Like for so many others in China, using a virtual private network (VPN) has become part of Rett Marie’s daily routine. As the web editor of a Beijing expat magazine, it’s both a personal tool and a professional necessity.
“I’m almost always on VPN,” Marie says. “For my work, this is especially important as the expat community is still very much on international social media platforms.”
For two years, censors have done all they can to make VPNs an unworkable technology in China. Lokman Tsui is the former head of Free Expression at Google’s Asia Pacific branch. He says censors have taken a kitchen sink approach in blocking VPNs.
“Their perspective is a pragmatic one: let’s use whatever works, including but not limited to software, hardware, laws and policies and market incentives,” Tsui says by email.”
To some degree, it worked. The initial crackdown sent users in search of new alternatives. But two years later, VPNs remain effective and popular in China, partly because private network providers have created VPNs that no longer look like VPNs when they cross the Great Firewall.
“In the last couple years, the Great Firewall has gotten much better at identifying VPN protocols via deep packet inspection of Internet traffic,” says Andrew Staples of GoldenFrog, a company known for its VyprVPN service.
Staples describes this online arms race between China’s censors and companies like GoldenFrog as a “cat-and-mouse game.” Each party has adapted over the last two years to stay one step ahead.
GoldenFrog does this by scrambling OpenVPN packet metadata to ensure it’s not recognizable to censors.
“No technology is perfect,” Staples says. “But the results have been very good.”
GoldenFrog’s VyprVPN is among several top-rated VPN services, including WiTopia, Astrill and VPNinja, that have remained popular even during China’s anti-VPN campaign.
Censors have made improvements to their own technology, though by their nature those improvements are considerably tougher to document.
Michel Hockx, a professor at the University of London’s School of Oriental and African Studies, notes rumors that the Chinese government had begun filtering VPN traffic. That would mean censors not only identified VPNs but selectively limited web traffic through them.
Some netizens said the South China Morning Post, specifically, was blocked even for VPN users.

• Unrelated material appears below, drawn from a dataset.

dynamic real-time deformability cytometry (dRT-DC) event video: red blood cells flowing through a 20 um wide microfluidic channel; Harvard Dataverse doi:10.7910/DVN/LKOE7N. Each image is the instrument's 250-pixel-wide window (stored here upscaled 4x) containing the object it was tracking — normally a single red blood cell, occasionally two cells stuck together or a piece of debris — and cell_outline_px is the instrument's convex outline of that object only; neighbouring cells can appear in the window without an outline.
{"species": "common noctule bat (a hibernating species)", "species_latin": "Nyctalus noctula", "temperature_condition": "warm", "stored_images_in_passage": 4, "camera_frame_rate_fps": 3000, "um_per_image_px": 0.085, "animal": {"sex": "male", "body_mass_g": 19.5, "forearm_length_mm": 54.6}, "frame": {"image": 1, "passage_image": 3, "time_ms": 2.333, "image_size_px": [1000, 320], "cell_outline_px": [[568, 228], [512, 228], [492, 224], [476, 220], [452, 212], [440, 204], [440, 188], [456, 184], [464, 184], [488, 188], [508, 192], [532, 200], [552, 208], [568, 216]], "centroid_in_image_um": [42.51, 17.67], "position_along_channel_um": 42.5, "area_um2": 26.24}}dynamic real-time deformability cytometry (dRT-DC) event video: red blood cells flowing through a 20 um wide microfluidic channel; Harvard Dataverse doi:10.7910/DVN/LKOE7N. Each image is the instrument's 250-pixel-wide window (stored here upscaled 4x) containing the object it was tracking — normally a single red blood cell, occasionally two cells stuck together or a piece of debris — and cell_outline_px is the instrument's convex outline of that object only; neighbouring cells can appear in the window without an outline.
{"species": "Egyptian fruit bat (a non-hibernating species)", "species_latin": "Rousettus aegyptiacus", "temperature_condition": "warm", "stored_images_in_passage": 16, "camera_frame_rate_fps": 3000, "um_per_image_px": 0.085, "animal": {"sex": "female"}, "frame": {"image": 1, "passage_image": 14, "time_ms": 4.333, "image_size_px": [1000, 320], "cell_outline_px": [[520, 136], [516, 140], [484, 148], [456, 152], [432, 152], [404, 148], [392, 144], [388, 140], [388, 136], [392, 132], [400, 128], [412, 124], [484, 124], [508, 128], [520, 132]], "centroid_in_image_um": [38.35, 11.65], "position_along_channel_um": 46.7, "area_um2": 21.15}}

“It’s speculation, but it would mean China’s government actually monitored traffic going through those VPNs, which would really be an achievement,” says Hockx, author of “Internet Literature in China.”
And Tsui, now a journalism professor at the Chinese University of Hong Kong, makes an important point about China’s censors.
“Has it been effective? Let’s not forget that their goal is not to have a 100 percent perfect block. Instead, the goal is to continue to raise the cost of circumvention, [so] that only people with enough technical sophistication (or money) can do this.”